WHAT YOU HAVE TO DO — Among the lines below, copy exactly those from the one with "#fff; stroke-width: 18" through the one with "M 1279,297 L", counting both ends.

===

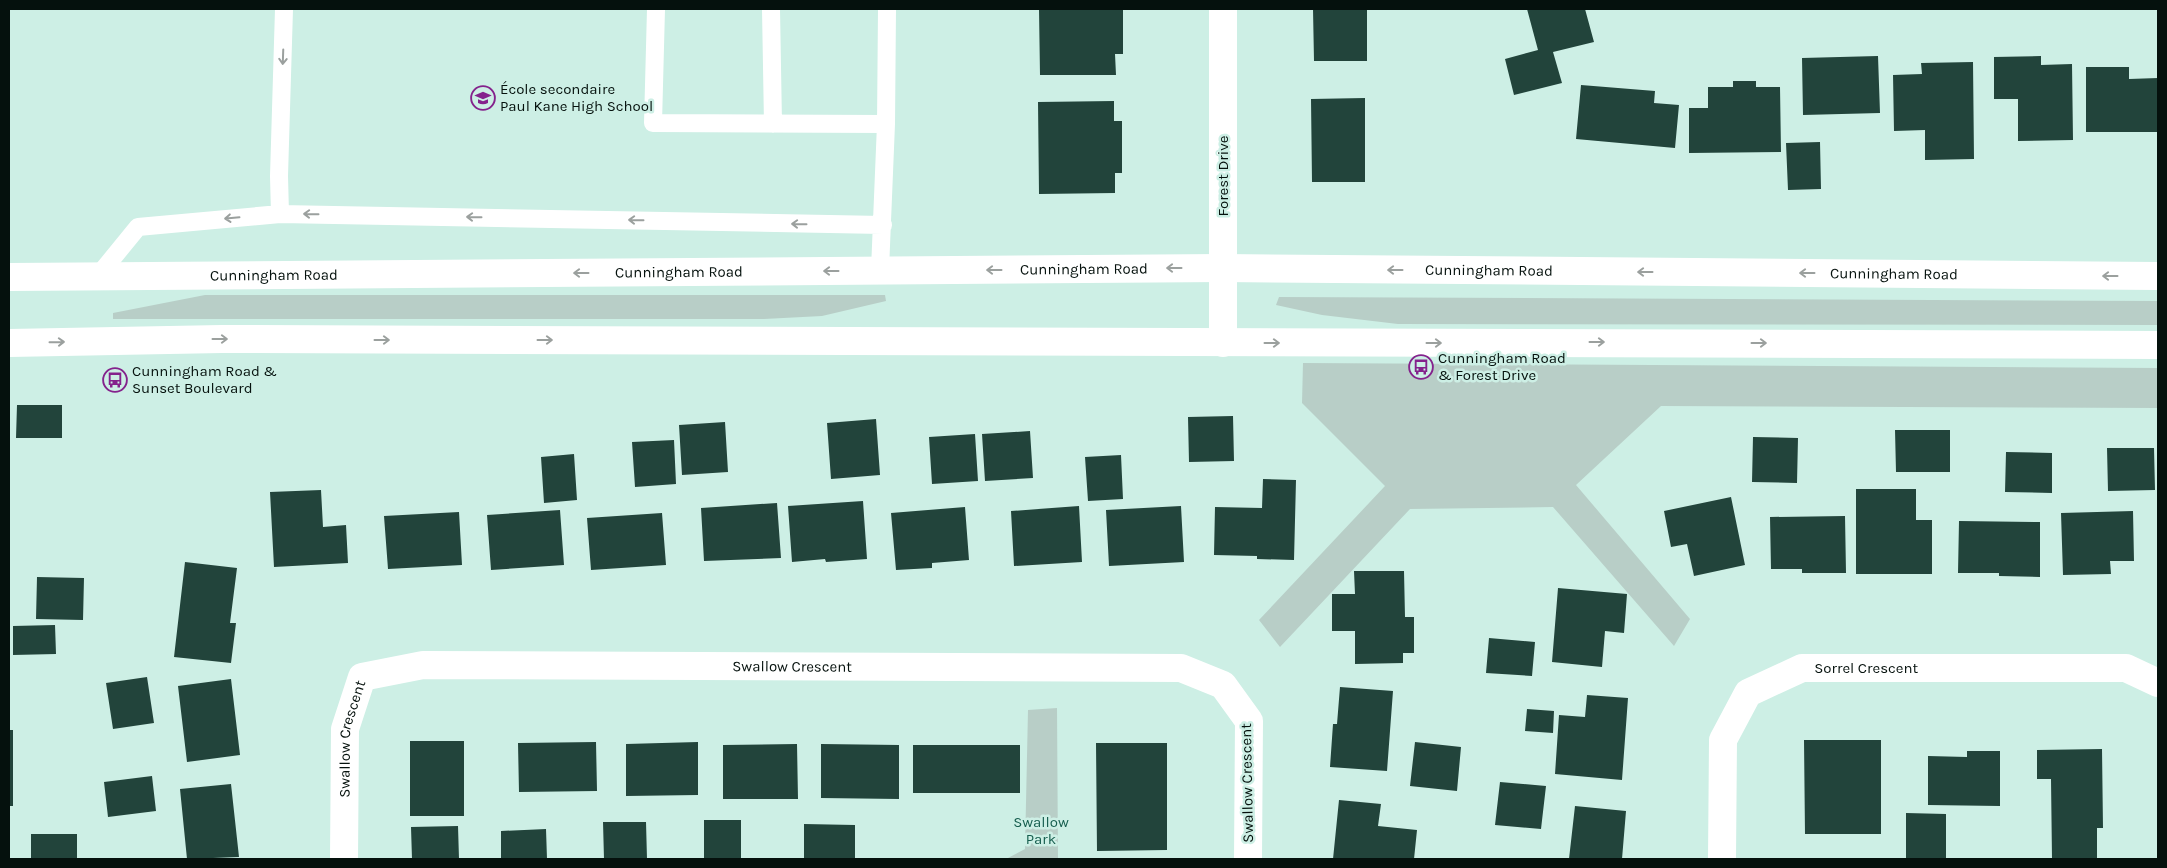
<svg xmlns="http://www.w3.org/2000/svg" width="2167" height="868" font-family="Karla,sans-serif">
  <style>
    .green { fill: #b8cec7 }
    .building { fill: #22443b }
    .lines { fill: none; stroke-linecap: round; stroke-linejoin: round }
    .service { stroke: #fff; stroke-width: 18 }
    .minor { stroke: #fff; stroke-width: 28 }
    .tertiary { stroke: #fff; stroke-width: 28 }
    .secondary { stroke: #fff; stroke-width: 28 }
    .oneway { stroke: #9ba09e }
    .labels { text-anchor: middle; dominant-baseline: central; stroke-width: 5; stroke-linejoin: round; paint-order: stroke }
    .poi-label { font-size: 15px; fill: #05110d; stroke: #cdefe5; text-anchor: start }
    .street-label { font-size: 15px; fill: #05110d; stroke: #cdefe5 }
    .park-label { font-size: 15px; fill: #175e4f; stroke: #cdefe5 }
  </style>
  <rect width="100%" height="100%" fill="#cdefe5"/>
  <path class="green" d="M 205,295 L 885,295 L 886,301 L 822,316 L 764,319 L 113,319 L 113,313 Z
    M 1279,297 L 2158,301 L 2158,325 L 1398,324 L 1322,315 L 1276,305 Z
    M 1303,363 L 2158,368 L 2158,408 L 1661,406 L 1576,485 L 1690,619 L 1674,646 L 1553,507 L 1410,509 L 1280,647 L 1259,620 L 1385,486 L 1302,403 Z
    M 1057,708 L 1058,859 L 1006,859 L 1025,849 L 1028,710 Z"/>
  <path class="building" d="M 1039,9 L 1123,9 L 1123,54 L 1115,54 L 1116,75 L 1040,75 Z
    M 1313,9 L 1367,9 L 1367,61 L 1314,61 Z
    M 1527,9 L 1585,9 L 1594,42 L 1553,52 L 1562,83 L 1514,95 L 1505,59 L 1538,50 Z
    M 1878,56 L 1880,113 L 1803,115 L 1802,58 Z
    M 2041,56 L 2041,65 L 2072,64 L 2073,140 L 2018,141 L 2018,99 L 1994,99 L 1994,57 Z
    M 1973,62 L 1974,159 L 1925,160 L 1925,130 L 1894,131 L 1893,75 L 1922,74 L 1921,63 Z
    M 2086,67 L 2129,67 L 2129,79 L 2158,78 L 2158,132 L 2086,132 Z
    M 1733,81 L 1756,81 L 1756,87 L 1780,87 L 1781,152 L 1689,153 L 1689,108 L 1708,108 L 1708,87 L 1733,87 Z
    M 1581,85 L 1655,91 L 1654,103 L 1679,105 L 1675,148 L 1576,139 Z
    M 1365,98 L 1365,182 L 1312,182 L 1311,99 Z
    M 1114,101 L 1114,121 L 1122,121 L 1122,173 L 1115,173 L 1115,193 L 1039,194 L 1038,102 Z
    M 1820,142 L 1821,189 L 1788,190 L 1786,143 Z
    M 17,405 L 62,405 L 62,438 L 16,438 Z
    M 1233,416 L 1234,461 L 1189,462 L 1188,417 Z
    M 876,419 L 880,475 L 831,479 L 827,423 Z
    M 725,422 L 728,472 L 682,475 L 679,425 Z
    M 1895,430 L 1950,430 L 1950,472 L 1896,472 Z
    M 1030,431 L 1033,478 L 985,481 L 982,434 Z
    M 975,434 L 978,481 L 932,484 L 929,437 Z
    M 1753,437 L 1798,438 L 1797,483 L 1752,482 Z
    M 674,440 L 676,484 L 635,487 L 632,442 Z
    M 2107,448 L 2154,448 L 2155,490 L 2108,491 Z
    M 2006,452 L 2052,453 L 2052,493 L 2005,492 Z
    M 574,454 L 577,500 L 544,503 L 541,457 Z
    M 1121,455 L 1123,499 L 1088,501 L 1085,457 Z
    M 1263,479 L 1296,480 L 1294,560 L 1257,559 L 1257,556 L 1214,555 L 1215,507 L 1262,508 Z
    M 1856,489 L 1916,489 L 1916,520 L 1932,520 L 1932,574 L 1856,574 Z
    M 321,490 L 323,527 L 346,525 L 348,563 L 274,567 L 270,492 Z
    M 1731,497 L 1745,565 L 1694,576 L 1687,544 L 1671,547 L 1664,511 Z
    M 863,501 L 867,559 L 826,562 L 825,559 L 792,562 L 788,506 Z
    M 777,503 L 781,558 L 704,561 L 701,508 Z
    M 1079,506 L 1082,562 L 1014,566 L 1011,511 Z
    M 1181,506 L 1184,562 L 1109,566 L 1106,510 Z
    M 965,507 L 969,560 L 932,563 L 932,568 L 896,570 L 891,513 Z
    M 560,510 L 564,565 L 491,570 L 487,515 Z
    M 2133,511 L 2134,561 L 2110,561 L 2111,574 L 2063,575 L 2061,513 Z
    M 459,512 L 462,565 L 388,569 L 384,516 Z
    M 662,513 L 666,565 L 591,570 L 587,518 Z
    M 1845,516 L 1846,573 L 1802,573 L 1802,569 L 1771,569 L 1770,517 Z
    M 1959,521 L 2040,522 L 2040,577 L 1999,576 L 1999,573 L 1958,573 Z
    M 185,562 L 237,568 L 230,623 L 236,623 L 231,663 L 174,657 Z
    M 1354,571 L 1404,571 L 1405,617 L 1414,617 L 1414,653 L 1403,653 L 1403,663 L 1355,664 L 1355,631 L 1332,631 L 1332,594 L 1355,594 Z
    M 37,577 L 84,578 L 83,620 L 36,619 Z
    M 1558,588 L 1627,594 L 1624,633 L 1605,631 L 1602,667 L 1552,662 Z
    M 55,625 L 56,654 L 13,655 L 13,626 Z
    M 1489,638 L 1535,642 L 1532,676 L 1486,673 Z
    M 147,677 L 154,723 L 113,729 L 106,683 Z
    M 231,679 L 240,755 L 187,762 L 178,686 Z
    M 1340,687 L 1393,691 L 1387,771 L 1330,767 L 1333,724 L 1337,724 Z
    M 1587,695 L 1628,698 L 1622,780 L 1555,774 L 1559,715 L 1585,717 Z
    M 1527,709 L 1554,711 L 1553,733 L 1525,731 Z
    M 9,730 L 13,730 L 13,806 L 9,806 Z
    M 1804,740 L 1881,740 L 1881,834 L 1805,834 Z
    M 410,741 L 464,741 L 464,816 L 410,816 Z
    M 596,742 L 597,791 L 519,792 L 518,743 Z
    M 698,742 L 698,795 L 626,796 L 626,744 Z
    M 1415,742 L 1461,747 L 1457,791 L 1410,786 Z
    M 1096,743 L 1167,743 L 1167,850 L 1097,851 Z
    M 797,744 L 798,799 L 723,799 L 723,745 Z
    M 821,744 L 899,745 L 899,799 L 821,798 Z
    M 913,745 L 1020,745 L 1020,793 L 913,793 Z
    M 2102,749 L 2103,828 L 2097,828 L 2097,859 L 2052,859 L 2051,779 L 2037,779 L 2037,750 Z
    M 1967,751 L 2000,751 L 2000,806 L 1928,805 L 1928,756 L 1967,757 Z
    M 152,776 L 156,811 L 108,817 L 104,782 Z
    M 1500,782 L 1546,786 L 1541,829 L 1495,825 Z
    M 231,784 L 239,857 L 187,859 L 180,789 Z
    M 1339,800 L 1381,804 L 1378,826 L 1417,830 L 1414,859 L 1333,859 Z
    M 1575,806 L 1626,811 L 1622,859 L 1569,859 Z
    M 1906,813 L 1946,814 L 1946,858 L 1906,858 Z
    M 704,820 L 741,820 L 741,859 L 704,859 Z
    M 603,822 L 646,822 L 647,859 L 604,859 Z
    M 804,824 L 855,825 L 855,859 L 804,859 Z
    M 458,826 L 459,859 L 412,859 L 411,827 Z
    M 546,829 L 547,859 L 501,859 L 501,831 Z
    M 31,834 L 77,834 L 77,859 L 31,859 Z"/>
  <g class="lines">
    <path class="service" d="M 656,9 L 653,123 L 886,124
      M 771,9 L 773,124
      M 280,214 L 279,176 L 284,9
      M 880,270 L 886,124 L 887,9
      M 98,276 L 138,227 L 280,214 L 883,225"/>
    <g class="minor">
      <path id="s1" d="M 344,859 L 345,729 L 362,677 L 423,665 L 1181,668 L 1223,685 L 1249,721 L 1248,859"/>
      <path id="s2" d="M 1722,859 L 1723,740 L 1748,693 L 1802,668 L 2126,668 L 2158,683"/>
    </g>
    <path class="tertiary" d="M 1223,9 L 1223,343"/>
    <g class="secondary">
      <path id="s3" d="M 9,277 L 1223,268 L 2158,276"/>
      <path d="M 9,343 L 222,339 L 2158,345"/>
    </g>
  </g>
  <defs><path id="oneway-shaft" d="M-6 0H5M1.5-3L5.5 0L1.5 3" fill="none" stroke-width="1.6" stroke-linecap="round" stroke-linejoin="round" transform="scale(1.25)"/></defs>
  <g class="oneway">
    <use href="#oneway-shaft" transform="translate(283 57) rotate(92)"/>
    <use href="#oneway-shaft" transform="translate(311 214) rotate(-179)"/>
    <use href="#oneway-shaft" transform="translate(474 217) rotate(-179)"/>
    <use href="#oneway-shaft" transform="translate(232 218) rotate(175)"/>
    <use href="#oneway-shaft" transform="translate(636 220) rotate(-179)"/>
    <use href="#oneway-shaft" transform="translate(799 224) rotate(-179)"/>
    <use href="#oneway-shaft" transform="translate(1174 268) rotate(180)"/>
    <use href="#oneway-shaft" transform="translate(994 270) rotate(180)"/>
    <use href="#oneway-shaft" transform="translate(1395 270) rotate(-180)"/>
    <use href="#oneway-shaft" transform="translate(831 271) rotate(180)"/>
    <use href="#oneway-shaft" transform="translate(1645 272) rotate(-180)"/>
    <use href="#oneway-shaft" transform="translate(581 273) rotate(180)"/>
    <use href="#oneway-shaft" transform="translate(1807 273) rotate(-180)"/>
    <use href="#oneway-shaft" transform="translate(2110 276) rotate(-180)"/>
    <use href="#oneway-shaft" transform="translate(220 339)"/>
    <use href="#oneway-shaft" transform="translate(382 340)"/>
    <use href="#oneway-shaft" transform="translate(545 340)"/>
    <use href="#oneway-shaft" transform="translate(57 342) rotate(-1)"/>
    <use href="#oneway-shaft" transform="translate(1597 342)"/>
    <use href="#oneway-shaft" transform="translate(1272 343)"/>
    <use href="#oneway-shaft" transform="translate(1434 343)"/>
    <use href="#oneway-shaft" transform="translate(1759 343)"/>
  </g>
  <defs>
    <g id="school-ring" transform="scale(1.25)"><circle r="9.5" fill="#cdefe5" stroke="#84228c" stroke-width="1.5"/><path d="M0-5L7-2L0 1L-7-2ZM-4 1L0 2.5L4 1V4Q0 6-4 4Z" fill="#84228c"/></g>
    <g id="bus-ring" transform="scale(1.25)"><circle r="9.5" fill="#cdefe5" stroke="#84228c" stroke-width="1.5"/><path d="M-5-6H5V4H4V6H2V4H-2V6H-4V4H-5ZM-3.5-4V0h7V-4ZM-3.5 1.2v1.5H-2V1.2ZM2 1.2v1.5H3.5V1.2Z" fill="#84228c"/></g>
  </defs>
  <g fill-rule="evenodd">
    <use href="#school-ring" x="483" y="98"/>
    <use href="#bus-ring" x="1421" y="367"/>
    <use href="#bus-ring" x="115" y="380"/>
  </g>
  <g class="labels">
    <g class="poi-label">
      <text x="500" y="89">École secondaire<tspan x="500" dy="17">Paul Kane High School</tspan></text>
      <text x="1438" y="358">Cunningham Road<tspan x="1438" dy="17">&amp; Forest Drive</tspan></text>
      <text x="132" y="371">Cunningham Road &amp;<tspan x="132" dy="17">Sunset Boulevard</tspan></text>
    </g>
    <g class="street-label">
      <text transform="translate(1223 176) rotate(-90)">Forest Drive</text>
      <text stroke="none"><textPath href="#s3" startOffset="1075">Cunningham Road</textPath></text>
      <text stroke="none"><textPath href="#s3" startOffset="1480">Cunningham Road</textPath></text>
      <text stroke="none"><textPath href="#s3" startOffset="670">Cunningham Road</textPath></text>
      <text stroke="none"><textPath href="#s3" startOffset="1885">Cunningham Road</textPath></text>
      <text stroke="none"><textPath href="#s3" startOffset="265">Cunningham Road</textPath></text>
      <text stroke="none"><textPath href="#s1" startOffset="616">Swallow Crescent</textPath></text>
      <text stroke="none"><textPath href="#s2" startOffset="296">Sorrel Crescent</textPath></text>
      <text stroke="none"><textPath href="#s1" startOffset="121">Swallow Crescent</textPath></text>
      <text transform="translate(1247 783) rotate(-91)">Swallow Crescent</text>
    </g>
    <g class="park-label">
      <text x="1041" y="822">Swallow<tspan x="1041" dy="17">Park</tspan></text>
    </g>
  </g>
  <rect width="2167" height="868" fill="none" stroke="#05110d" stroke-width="20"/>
</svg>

===

RESPONSE —
    .service { stroke: #fff; stroke-width: 18 }
    .minor { stroke: #fff; stroke-width: 28 }
    .tertiary { stroke: #fff; stroke-width: 28 }
    .secondary { stroke: #fff; stroke-width: 28 }
    .oneway { stroke: #9ba09e }
    .labels { text-anchor: middle; dominant-baseline: central; stroke-width: 5; stroke-linejoin: round; paint-order: stroke }
    .poi-label { font-size: 15px; fill: #05110d; stroke: #cdefe5; text-anchor: start }
    .street-label { font-size: 15px; fill: #05110d; stroke: #cdefe5 }
    .park-label { font-size: 15px; fill: #175e4f; stroke: #cdefe5 }
  </style>
  <rect width="100%" height="100%" fill="#cdefe5"/>
  <path class="green" d="M 205,295 L 885,295 L 886,301 L 822,316 L 764,319 L 113,319 L 113,313 Z
    M 1279,297 L 2158,301 L 2158,325 L 1398,324 L 1322,315 L 1276,305 Z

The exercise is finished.